JOB →
Below is a listing to repeat exactly, with its pictures left out.

DATASET EXTRACT →
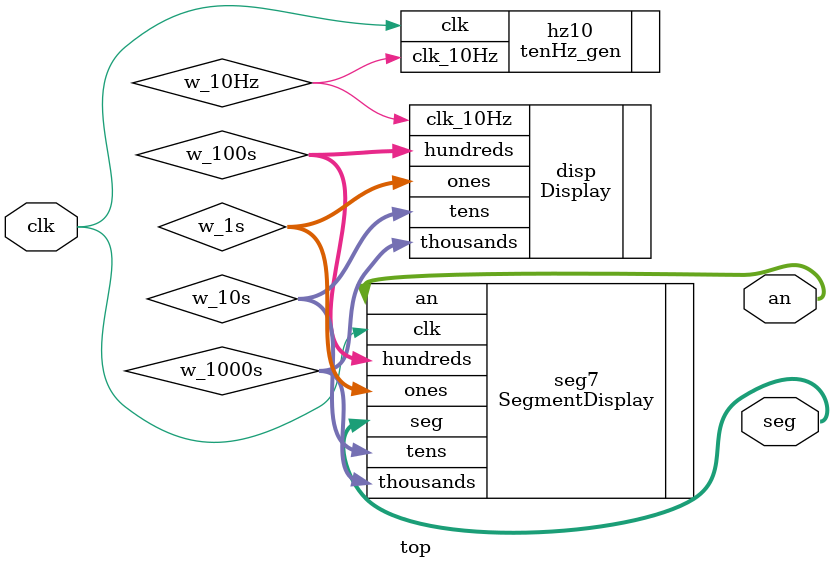
<source format=v>
`timescale 1ns / 1ps

module top(
    input clk,       // from Basys 3
    output [0:6] seg,       // 7 segment display segment pattern
    output [3:0] an      // 7 segment display anodes
    );
    
    // Internal wires for connecting inner modules
    wire w_10Hz;
    wire [4:0] w_1s, w_10s, w_100s, w_1000s;
    
    
    
    // Instantiate inner design modules
    tenHz_gen hz10(.clk(clk), .clk_10Hz(w_10Hz));
    
    Display disp(.clk_10Hz(w_10Hz), .ones(w_1s),.tens(w_10s),
                 .hundreds(w_100s), .thousands(w_1000s));
    
    SegmentDisplay seg7(.clk(clk),  .ones(w_1s), .tens(w_10s),
                      .hundreds(w_100s), .thousands(w_1000s), .seg(seg), .an(an));
                      
                      
                      
  
endmodule
</source>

TASK RESULT →
<source format=v>
`timescale 1ns / 1ps

module top(
    input clk,       // from Basys 3
    output [0:6] seg,       // 7 segment display segment pattern
    output [3:0] an      // 7 segment display anodes
    );
    
    // Internal wires for connecting inner modules
    wire w_10Hz;
    wire [4:0] w_1s, w_10s, w_100s, w_1000s;
    
    
    
    // Instantiate inner design modules
    tenHz_gen hz10(.clk(clk), .clk_10Hz(w_10Hz));
    
    Display disp(.clk_10Hz(w_10Hz), .ones(w_1s),.tens(w_10s),
                 .hundreds(w_100s), .thousands(w_1000s));
    
    SegmentDisplay seg7(.clk(clk),  .ones(w_1s), .tens(w_10s),
                      .hundreds(w_100s), .thousands(w_1000s), .seg(seg), .an(an));
                      
                      
                      
  
endmodule
</source>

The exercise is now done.